Lineup outside the Old Library

Statue in Library Square

Outside the Arts and Science building

Hall of Honour- 1937 Reading Room
We then walked for about 30 minutes through a part of Dublin we hadn't seen yet to the Irish Museum of Modern Art (IMMA).   IMMA is housed in the old Royal Hospital Kilmainham, designed by Sir William Robinson and built between 1684 and 1687 as a retirement home for soldiers.  It fulfilled this role until 1928, after which it languished for nearly 50 years until a 1980s restoration turned it into the Irish Museum of Modern Art.

After Irish independence, it ended up as a storage facility for the National Museum of Ireland.  The restoration began in 1984 and it opened in 1991.  There was another major restoration between
2012-13.
Walking through the gates to IMMA

Entrance to the museum
The main purpose of our visit was to see the temporary exhibit entitled Life above Everything: Lucian Freud and Jack B. Yeats.  The Exhibit is part of the Freud Project 2016-21, a major five-year initiative for IMMA, where 52 works by painter Lucian Freud (1922-2011) are on loan by private lenders to the museum's collection.  During the project, IMMA will present a series of Freud -related exhibitions each year.  Freud's relationship to Ireland is one of the key interests of the Freud Project.

The exhibit takes place in a separate small building called the Freud Centre.
Freud Centre building
Signage outside building for the exhibit
The present exhibit is the fourth exhibit to be presented as part of the series.  The exhibit explored Freud's work alongside fellow painter Jack Butler Yeats (1871-1957), whom he deeply admired.  Freud had a common purpose with Yeat's originality and independence and his sense of the connection between painting and life.  A pen and ink drawing by Yeats, The Dancing Stevedores (c.1900), hung on the wall beside Freud's bed for over 20 years.

The exhibit also explores Freud's connections to Dublin and Connemara in the 1940s and 1950s as well as Yeats's connections to Britain.  The galleries focused on some of their common interests including dogs and horses; double-figure paintings; realism and changes in painting styles.   Unfortunately, photos could not be taken, but I found some images from the exhibit on the Internet (see below).

It was a fantastic exhibit, especially since we had already seen a number Jack Yeats's paintings at the National Gallery and the Hugh Lane Gallery.


Yeats- Two Travellers 1942
Freud- Double Portrait 1985-86


Yeats- From the Tram Top 1927 (features Yeats himself)

Yeats- People in a Street (1936)













Yeats- Portrait Figure of an Irish Gentleman  1900-10

Freud-Girl with Roses

Freud- Girl with Beret (1951-52).
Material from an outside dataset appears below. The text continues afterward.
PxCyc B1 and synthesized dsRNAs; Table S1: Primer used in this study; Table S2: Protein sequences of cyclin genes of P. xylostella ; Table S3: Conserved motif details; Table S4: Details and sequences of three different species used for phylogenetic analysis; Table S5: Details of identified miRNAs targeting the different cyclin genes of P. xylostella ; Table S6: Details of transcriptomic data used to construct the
It was only recently discovered that the sitter was Irish actor Helena Hughes, one of the actors at The Gate Theatre in Dublin that went on to a career in London in film and Theatre in the 1950s.
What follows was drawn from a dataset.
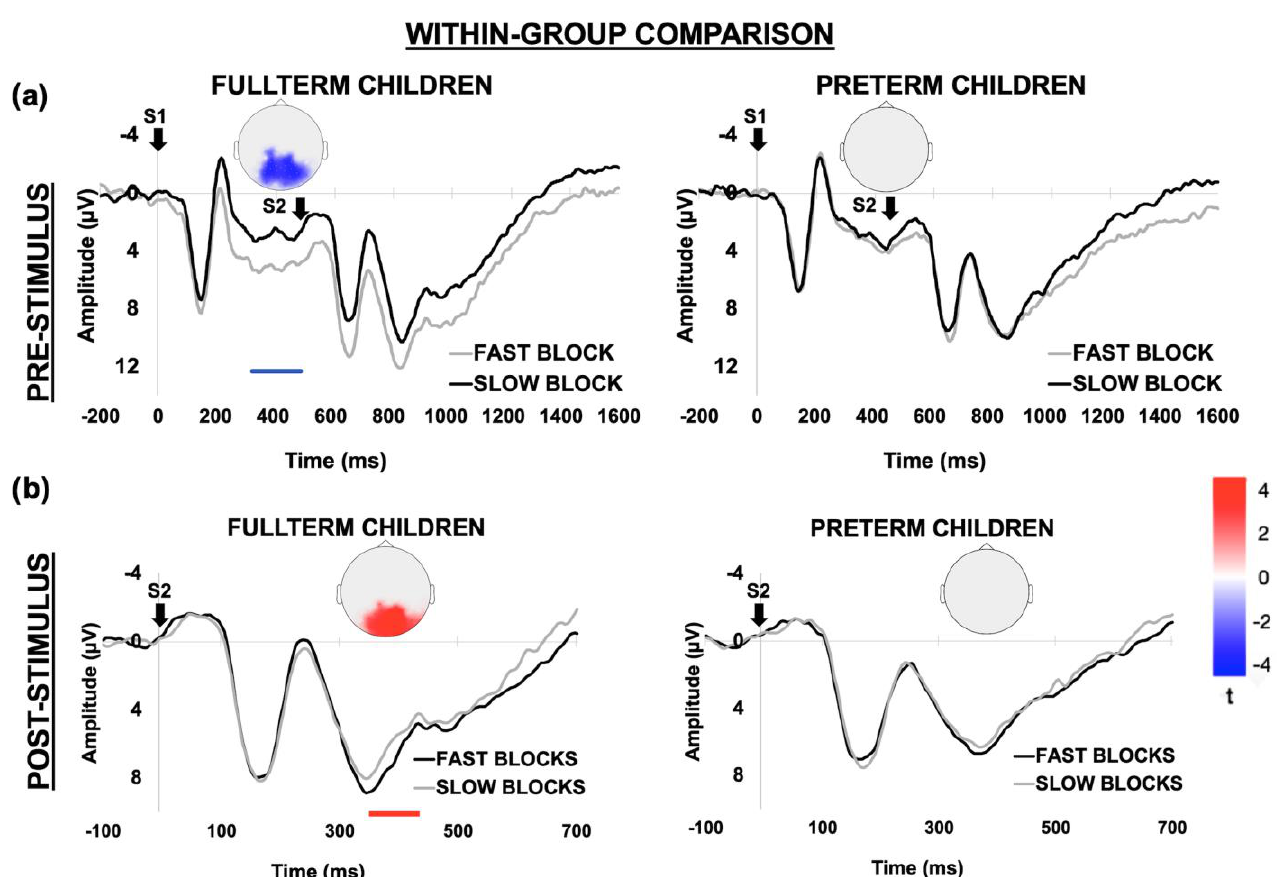
Figure 6. Within-group ERP comparison. The upper panel ( a ) represents the statistically significant electrodes exceeding the critical t-score threshold for statistical significance over the pre-stimulus window (stimulus expectancy/response preparation). The negative cluster indicates that ERP mean amplitude is significantly larger (i.e., more negative) in the fast than slow blocks over posterior electrodes in the FT group. This effect extended over a 300 ms window before S2 onset and was expressed by a CNV modulation (left panel). However, no significant block-dependent modulations were found in the PT group. The ERP waveforms below the scalp maps show the time series derived by averaging the electrodes included in the negative cluster. For visual comparison purposes, the time series derived from the same cluster of electrodes was shown for the PT group (right panel). The S1 at 0 ms indicates the ERP time locking, while S2 indicates the onset of the imperative stimulus. The lower panel ( b ) represents the same analysis performed over the post-stimulus window (stimulus processing/response implementation). The negative cluster indicates that ERP mean amplitude is significantly larger (i.e., more positive) over posterior electrodes in the fast than slow blocks for the FT but not PT group. The ERP waveforms below the scalp maps show the time series derived by averaging the electrodes included in the positive cluster. These clearly showed a larger P3 amplitude in fast than slow blocks only for FT (left panel). For visual comparison purposes, the time series derived from the same cluster of electrodes was shown also for the PT group (right panel). The S2 at 0 ms indicates the ERP time locking. For all comparisons the colored horizontal bars represent the timing of significant ERP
We took the tram back into the city centre and stopped for an Irish Whiskey at The Dingle Whiskey Bar, which had a lengthy list of both Irish and Scottish whiskeys.  The bartender made a couple of suggestions and we had two of the Irish single pot still classics-  I had Redbreast and Ailín had Green Spot.  Both were delicious.  It was nice to get out of the rain and warm up with the whiskey.

Our whiskey being poured at the bar-- Green Spot and Redbreast

It was a lovely cozy bar
Sláinte! (Cheers)



After our whiskey, we headed across the river and had dinner at Le Bon Crubeen, an Irish twist on French cuisine.  I had mussels and frites and Ailín had Chicken Supreme.  A glass of the local Five Lamps beer worked well with the meal, especially since our apartment is one minute from the historic  Five Lamps.